The world gets smaller every day. Just consider the personal-area network (PAN). Through cell phones, personal digital assistants (PDAs), e-mail pagers and laptop computers, soon we’ll all be able to plug into IT infrastructures wherever, whenever we want.
Or so say the entrail-readers at Gartner Inc. In a recent press brief, the IT think-tank predicts widespread use of mobile technologies over the next few years. Rapid adoption will put even more stress on IT planners and their limited resources, as well as staff. By 2003, Gartner predicts that mobile workers will spend 20 minutes a day just synchronizing their data from different devices.
For its part, Meta Group Inc. predicts that by 2003, nearly 20 per cent of business-to-business transactions will be mobile or wireless. For business-to-consumer transactions, wireless will account for 25 per cent.
As one solution, Gartner calls on IT managers to consider limiting support to certain devices, standardize synchro tools and use cross-platform applications. At first glance, it’s sound advice, but there’s something missing here: users.
As companies cut the wires connecting employees to their voice and data networks, staff could find themselves further enmeshed in a web of differing (and conflicting) devices and applications, not to mention stuck with more grunt work.
Is it reasonable to place further demands on workers, not only to respond to round-the-clock messages, but also to take more time out to tinker with their data and devices? This is what unified messaging promised to resolve — and when was the last time you checked for a fax through voice mail?
Convergence is much more than a technical or business issue. As we’ve seen with VCRs and remote control wands, there are limits to what we can put up with as users. Dumping more options into the mix — even if it’s a well-though-out dump — has to make more than business sense. It’s got to take into account how people work, and how that work can be helped, not hindered, by technology.
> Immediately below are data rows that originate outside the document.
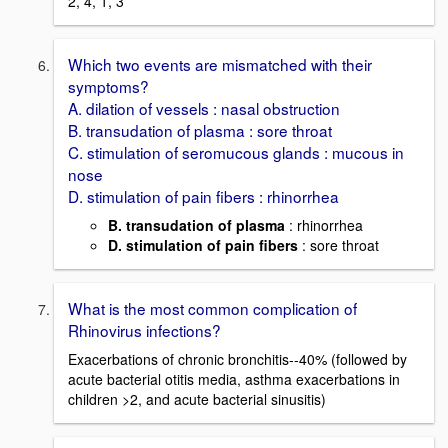
2, 4, 1, 3
Which two events are mismatched with their
symptoms?
A. dilation of vessels : nasal obstruction
B. transudation of plasma : sore throat
C. stimulation of seromucous glands : mucous in
nose
D. stimulation of pain fibers : rhinorrhea
B. transudation of plasma
: rhinorrhea
D. stimulation of pain fibers
: sore throat
What is the most common complication of
Rhinovirus infections?
Exacerbations of chronic bronchitis--40% (followed by
acute bacterial otitis media, asthma exacerbations in
children >2, and acute bacterial sinusitis)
There are some solid examples of increasingly popular PAN devices, albeit on the consumer side. Just look at text messaging on cell phones, or all those nifty doo-dads you can stick on a Handspring Visor.
But consumers can decide when and how to use these toys. Employees have to squeeze them into their workloads as determined by management.
Flexible, mobile-friendly IT infrastructure could make it easier for staff to do their jobs, be it updating files while away from the office or responding to queries while travelling. But beyond finding a technological fix, we need a lot more discussion on how these new gadgets will fit into our day-to-day work activities.
Remember how networks and laser printers were supposed to herald the rise of the paperless office? Instead, the ease with which we can send, access and print information means we’re killing even more trees than ever.
Let’s not make a similar mistake with mobile IT. Let’s make sure that by cutting the leash, we don’t strangle ourselves through even tighter links to the workplace.